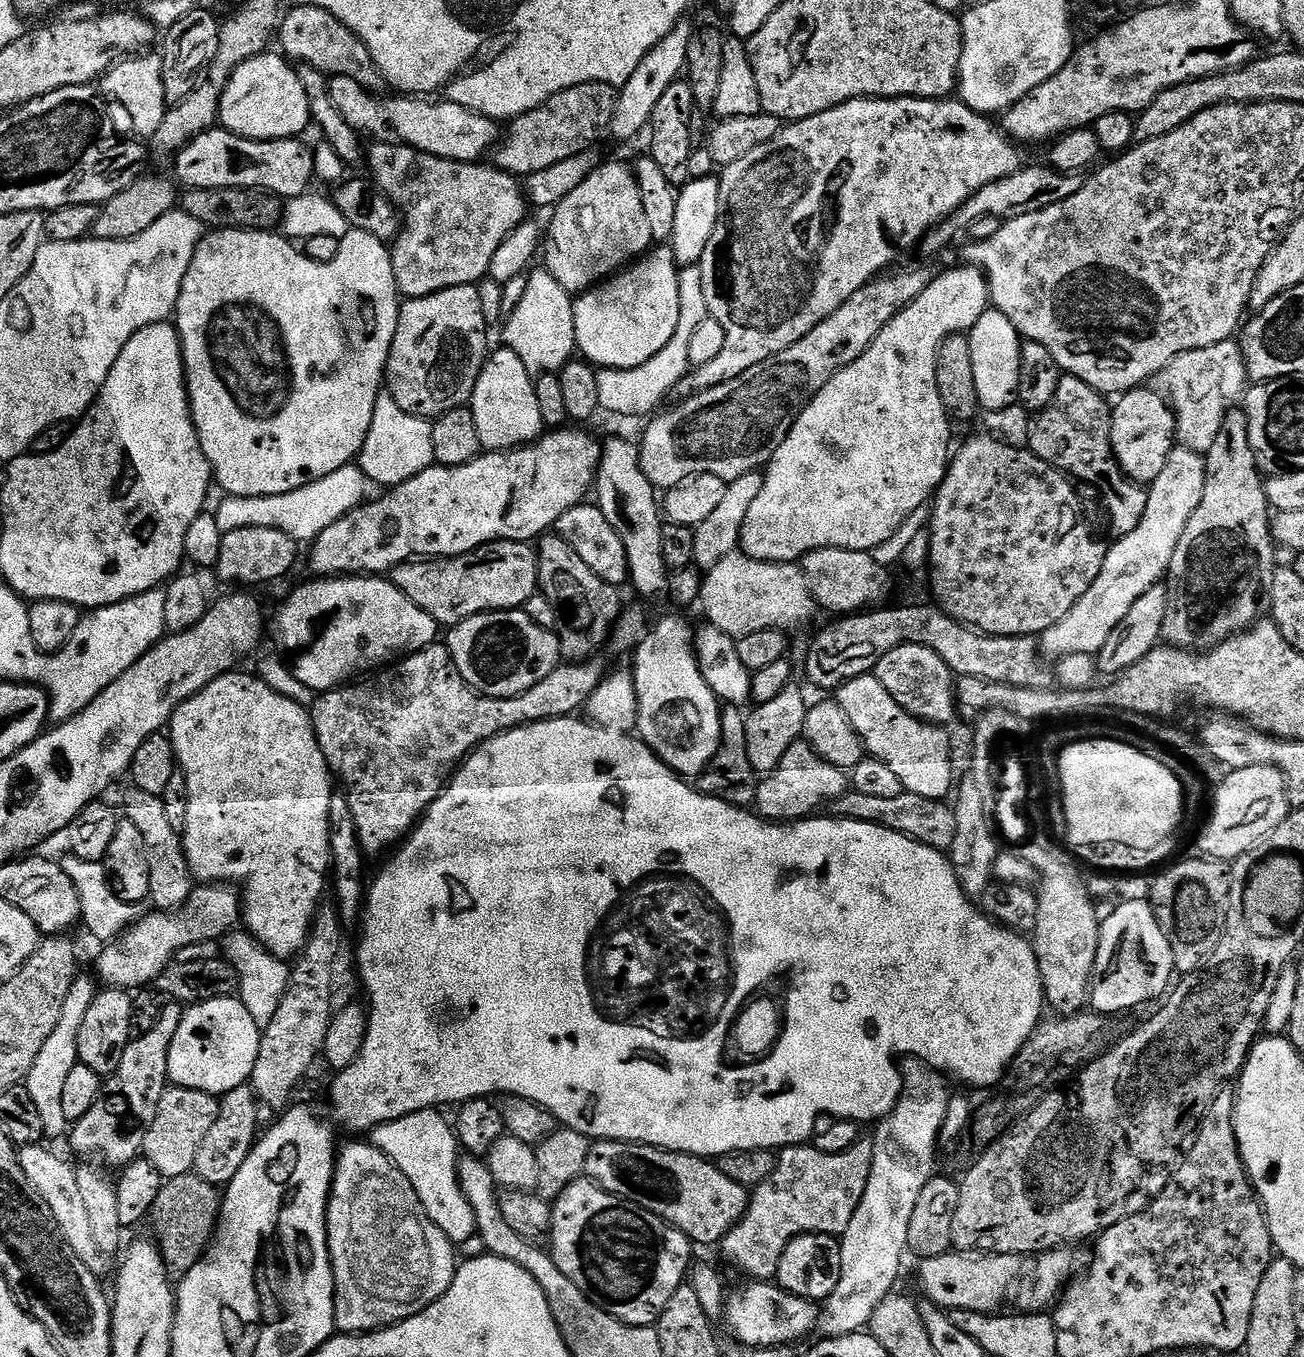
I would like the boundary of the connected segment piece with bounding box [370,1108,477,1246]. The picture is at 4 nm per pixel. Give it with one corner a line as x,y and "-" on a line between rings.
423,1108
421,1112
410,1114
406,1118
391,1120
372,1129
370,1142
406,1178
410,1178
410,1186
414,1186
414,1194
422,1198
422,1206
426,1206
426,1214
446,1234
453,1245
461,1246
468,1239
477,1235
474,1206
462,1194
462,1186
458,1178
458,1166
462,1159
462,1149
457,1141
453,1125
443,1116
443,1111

════

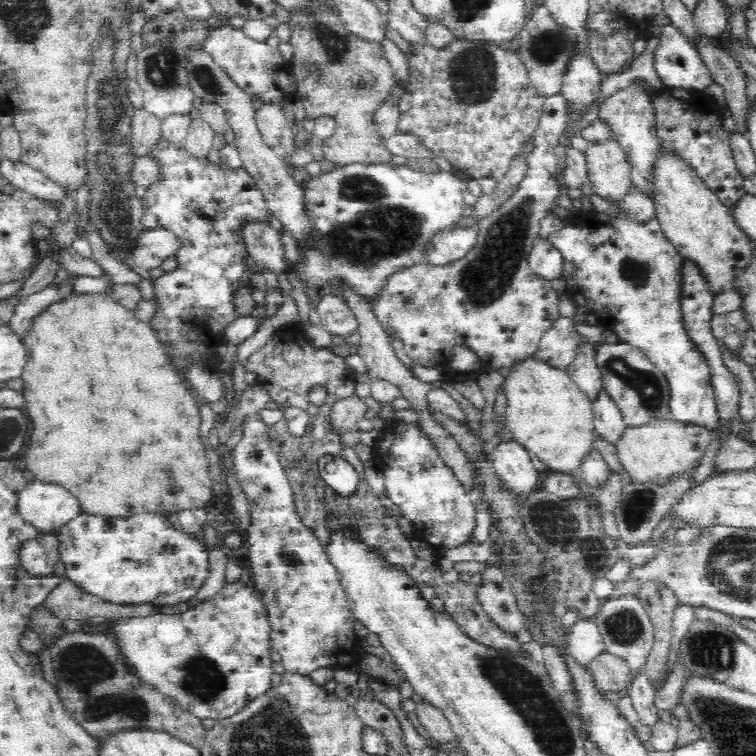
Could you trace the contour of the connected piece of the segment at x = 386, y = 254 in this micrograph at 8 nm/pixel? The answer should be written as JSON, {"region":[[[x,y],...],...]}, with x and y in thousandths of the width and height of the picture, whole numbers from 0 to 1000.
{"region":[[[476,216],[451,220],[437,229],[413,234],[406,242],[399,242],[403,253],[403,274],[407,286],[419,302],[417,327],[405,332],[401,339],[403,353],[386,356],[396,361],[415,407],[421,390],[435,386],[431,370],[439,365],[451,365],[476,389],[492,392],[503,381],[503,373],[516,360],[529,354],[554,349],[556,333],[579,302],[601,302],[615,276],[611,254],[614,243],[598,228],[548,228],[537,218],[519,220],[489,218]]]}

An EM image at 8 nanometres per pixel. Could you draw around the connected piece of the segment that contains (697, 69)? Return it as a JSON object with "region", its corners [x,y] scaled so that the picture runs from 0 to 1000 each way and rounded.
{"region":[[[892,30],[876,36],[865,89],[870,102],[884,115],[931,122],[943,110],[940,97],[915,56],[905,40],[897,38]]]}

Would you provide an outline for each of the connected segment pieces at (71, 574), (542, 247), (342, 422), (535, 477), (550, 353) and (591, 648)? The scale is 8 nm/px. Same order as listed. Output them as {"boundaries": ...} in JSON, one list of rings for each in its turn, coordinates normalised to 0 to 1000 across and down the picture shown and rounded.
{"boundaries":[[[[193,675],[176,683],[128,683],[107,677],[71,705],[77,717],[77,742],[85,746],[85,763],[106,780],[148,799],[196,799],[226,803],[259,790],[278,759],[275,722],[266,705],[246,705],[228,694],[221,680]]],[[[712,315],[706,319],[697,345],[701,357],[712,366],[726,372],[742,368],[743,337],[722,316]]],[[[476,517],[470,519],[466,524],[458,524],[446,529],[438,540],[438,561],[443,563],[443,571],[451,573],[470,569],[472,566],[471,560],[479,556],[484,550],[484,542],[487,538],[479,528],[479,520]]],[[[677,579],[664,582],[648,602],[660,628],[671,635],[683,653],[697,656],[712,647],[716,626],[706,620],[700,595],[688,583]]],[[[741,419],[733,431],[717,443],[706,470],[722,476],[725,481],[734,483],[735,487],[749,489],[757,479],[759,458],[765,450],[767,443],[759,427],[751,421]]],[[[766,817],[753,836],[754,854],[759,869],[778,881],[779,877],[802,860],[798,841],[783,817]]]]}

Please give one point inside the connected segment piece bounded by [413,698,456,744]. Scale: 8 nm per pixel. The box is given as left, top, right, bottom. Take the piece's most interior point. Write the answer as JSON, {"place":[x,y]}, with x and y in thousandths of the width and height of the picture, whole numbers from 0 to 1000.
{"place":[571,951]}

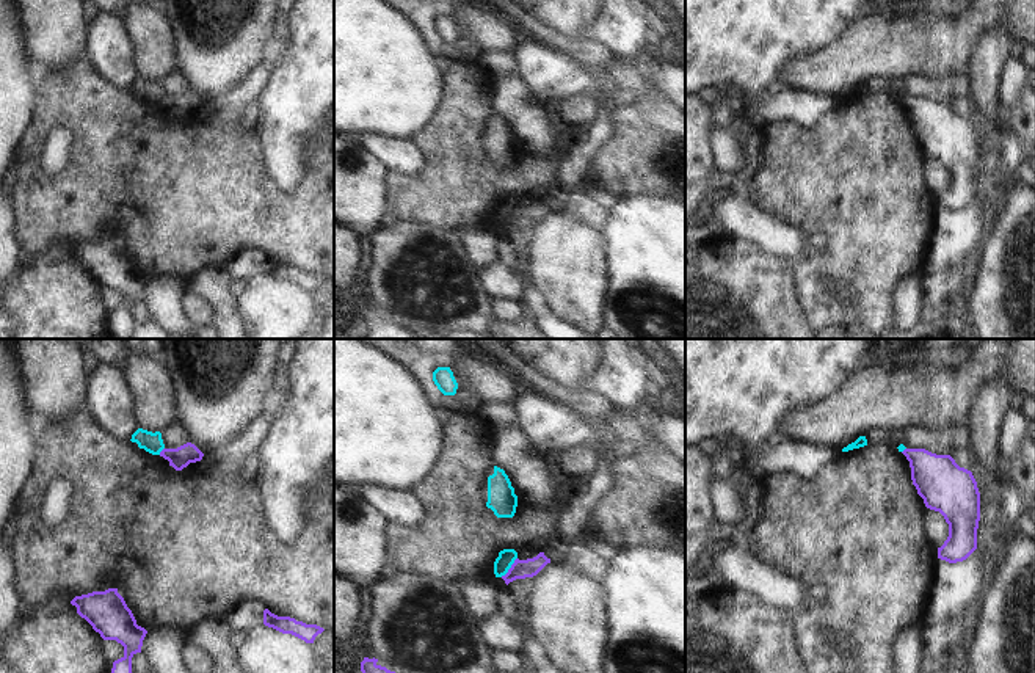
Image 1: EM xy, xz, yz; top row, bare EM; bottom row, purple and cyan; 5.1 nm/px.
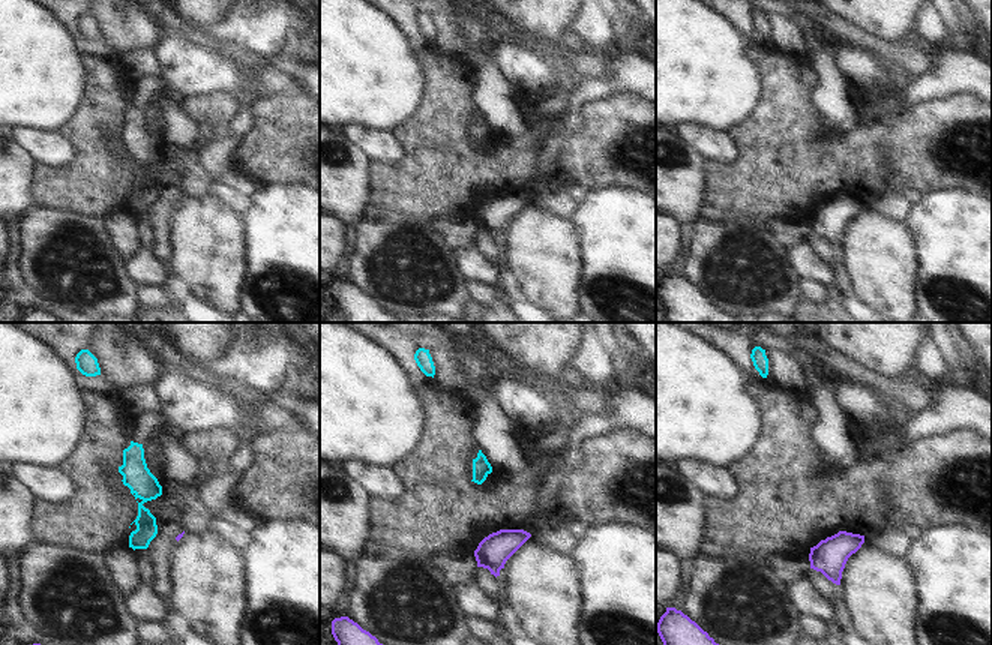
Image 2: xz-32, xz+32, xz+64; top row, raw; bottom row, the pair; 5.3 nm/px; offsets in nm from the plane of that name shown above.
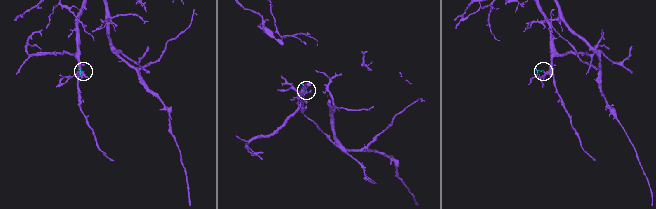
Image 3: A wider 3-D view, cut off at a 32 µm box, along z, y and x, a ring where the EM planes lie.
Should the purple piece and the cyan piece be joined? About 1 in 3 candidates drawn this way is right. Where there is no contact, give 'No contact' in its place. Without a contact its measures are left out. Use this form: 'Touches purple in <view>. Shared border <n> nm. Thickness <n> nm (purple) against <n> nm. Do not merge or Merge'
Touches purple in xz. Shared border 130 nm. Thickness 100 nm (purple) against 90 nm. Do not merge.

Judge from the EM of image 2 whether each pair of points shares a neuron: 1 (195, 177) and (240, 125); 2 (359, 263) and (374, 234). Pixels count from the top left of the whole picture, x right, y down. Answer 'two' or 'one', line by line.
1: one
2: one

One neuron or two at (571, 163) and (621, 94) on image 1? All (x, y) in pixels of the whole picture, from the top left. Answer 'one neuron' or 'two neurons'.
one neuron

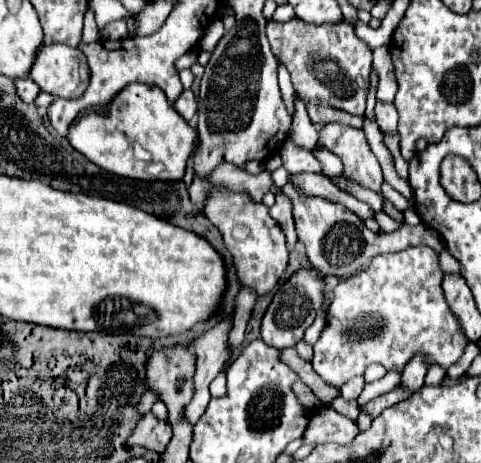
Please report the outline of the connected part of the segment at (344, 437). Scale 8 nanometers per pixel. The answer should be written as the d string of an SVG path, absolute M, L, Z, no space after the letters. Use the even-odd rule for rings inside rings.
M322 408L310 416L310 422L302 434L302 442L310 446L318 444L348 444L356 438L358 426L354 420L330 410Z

════

## Work order
Write back word for word every line in the entries above from the one with "Image 2: xz-32, xz+32, xz+64;" to the one with "Image 3: A wider", ends included, and none of the pictures.

## Answer space
Image 2: xz-32, xz+32, xz+64; top row, raw; bottom row, the pair; 5.3 nm/px; offsets in nm from the plane of that name shown above.
Image 3: A wider 3-D view, cut off at a 32 µm box, along z, y and x, a ring where the EM planes lie.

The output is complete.